Son los mismos vecinos los que se organizan porque «hay hambre». Por lo tanto, una vez por semana, hay ollas calientes de guiso que dan alimento a familias enteras. Filas enteras de personas que van con su tupper y esperan por un plato de comida.

Pensar que allí nació, creció y vivió el astro del fútbol mundial. Allí vivieron sus padres. Allí un barrio entero se sentía representado por el Diego. A pesar de que ya no está, su casa sigue siendo el epicentro social del barrio, ahora reconvertido en una especie de lugar de asistencia social.
LA OLLA POPULAR: UN MOVIMIENTO DE LOS VECINOS Y PARA LOS VECINOS
María Torres es la vecina que prepara 250 porciones de guiso todas las semanas. «Hay mucha necesidad, mucha hambre. Hay familias que no tienen para comer. Tengo ayudantes. Dedicamos tiempo y esfuerzo porque nadie hace nada y el hambre no espera» expresó.
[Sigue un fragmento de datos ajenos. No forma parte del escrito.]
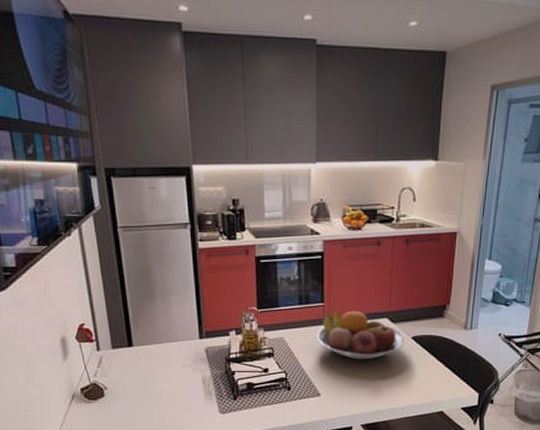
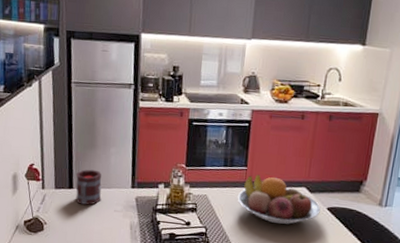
mug: none [135,323,167,364] -> present [75,169,102,206]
Ella misma contó que las ollas no son un trabajo sino solo ganas de ayudar. Ella tiene su propio trabajo: limpia casas a $6000 la hora. Es una luchadora más pero que decide no quedarse de brazos cruzados ante el hambre de sus vecinos. Sin embargo, todo es una acto comunitario. Son los mismos vecinos los que donan productos como arroz, fideos, salsas, otros su tiempo y trabajo y luego reciben la porción.
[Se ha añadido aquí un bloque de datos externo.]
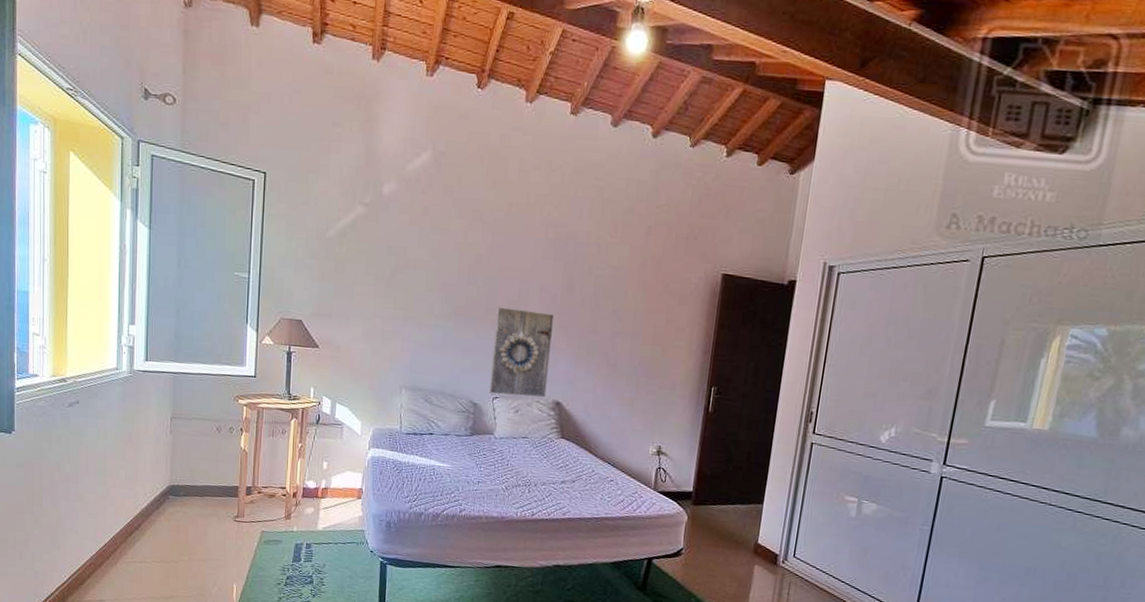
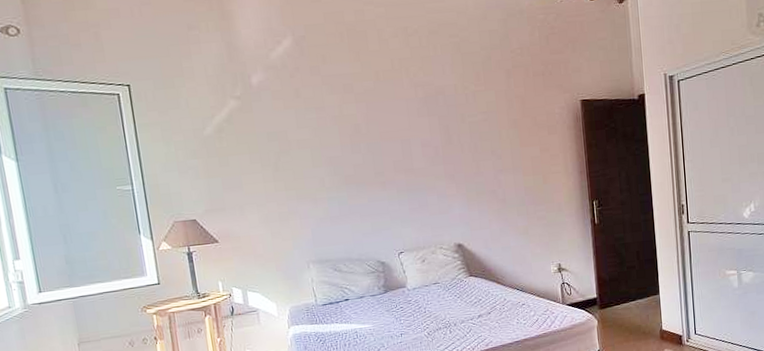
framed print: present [489,307,555,398] -> none [384,165,447,250]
«Cada vez hay más hambre y menos trabajo» sentenció. La situación es crítica. El gobierno nacional,, en su afán de «normalizar la economía y hacer que los números cierren» no se preocupa por quién queda afuera. Las variables de ajustes son las mismas de siempre: la educación, los jubilados y la discapacidad. En definitiva, los que menos tienen son los más golpeados y los que más tienen, se enriquecen con diferentes beneficios.

No solo se limitan a una cena por semana sino también a copas de leche y otro tipo de contención en la medida de lo posible. Todo es una lucha, es el día a día. Es la contienda diaria por sobrevivir en comunidad.